MaskGAN 学习笔记

2018-04-01

MaskGAN 是 Goodfellow 组的新作，已经被 ICLR 2018 接收，标题很是风骚，MaskGAN: Better Text Generation via Filling in the ____，这个下划线的操作真是… astounding。代码也已开源。这篇文章依旧是熟悉的套路，从模型 + 代码来解读论文，走起！

SeqGAN To MaskGAN

SeqGAN 的缺点

上一篇讲 SeqGAN 的时候我们提到，SeqGAN 开创了 GAN 在 Text Generation 的先河，但是，实验结果证明，其 Idea 是能 Work（通过强化学习解决 GAN 无法在离散文本上梯度回传），合成数据中的 loss 确实有下降，但是在真实的古诗数据集上，其生成的文本质量不如人意。我利用全唐诗做了实验，不过囿于设备和时间原因，并没有充分的训练和调优，摘录部分生成结果如下：

霞畅拍起妇已煦肃兢恼鶋仝棚愕迷啼肃次念云

岂阳孤任帐因伊牧掩牢人原马槎问弥章斗天钓

鸡行肩始昏晨刺重云千指瘼山月堂一似蕃德率

有足偶有欲威飏欢浩潋戏鸟靓簪粘性负觉狄至

有没有一种狗屁不通的感觉… 反正我是很绝望。

也就是说 SeqGAN 效果不是很好（也有实验室做过实验，其中生成质量较好的古诗基本都是训练集中的），而 MaskGAN 可能为提升生成文本的质量指出了一个方向，其和 SeqGAN 有两点主要的区别：

增加额外的 Information，Masked Sequence $m(x)$，这也导致了其使用的模型架构变成 Seq2Seq，而非 SeqGAN 中 LSTM（Generator）和 CNN（Discriminator）
使用 Actor-Critic 来进行强化学习，而非 SeqGAN 中的 Policy Gradient + Monte Carlo

接下来我们就从这两点不同入手，来讲解 MaskGAN。

Masked Token

MaskGAN 在文中指出了 GAN 的两个问题，一是 Mode Collapse，即可能出现少数的生成样本种类占据了整个生成集，缺乏多样性；二是训练不稳定，GAN 难调试是出了名的。文章解决这两个问题的方案是：不再让生成器来生成的完整的文本，而是做“完形填空”，不过关于为什么能解决，他们是这么说的：

We believe the in-filling may mitigate the problem of severe mode-collapse.

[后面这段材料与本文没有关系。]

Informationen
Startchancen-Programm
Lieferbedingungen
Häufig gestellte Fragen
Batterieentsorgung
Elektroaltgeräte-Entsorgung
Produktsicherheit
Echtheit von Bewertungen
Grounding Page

一个believe 再来 may 加上一个 mitigate，这就是论文的表述的艺术啊。解决训练不稳定的方法呢就是从 Policy Gradient 转换为 Actor-Critic，后面再说。

“完形填空”相信大家高中都做过，就是把文章挖空然后让你选一个正确的单词填进去，MaskGAN 就是这么干的，对于一个输入序列 $x = （x_1,…, x_T)$，经过一个 mask： $m=(m_1,…m_T)$，其中 $m_i$ 的取值为 0 或者 1，0 就代表挖掉，1 就意味着保留。经过挖空的操作之后呢，我们就得到了 Masked Token $m(x)$，并将它交给我们以 Seq2Seq 为架构的 Generator 来进行生成，模型见下：

MaskGAN

需要注意一点就是：生成的 token 不一定会作为下一个生成的 pre-token，而是取决于是否被挖空，如有原；这也是一个重要的细节，因为一个错误的答案可能会导致一整篇文章都是错误的，所以，如果有参考答案还是用参考答案。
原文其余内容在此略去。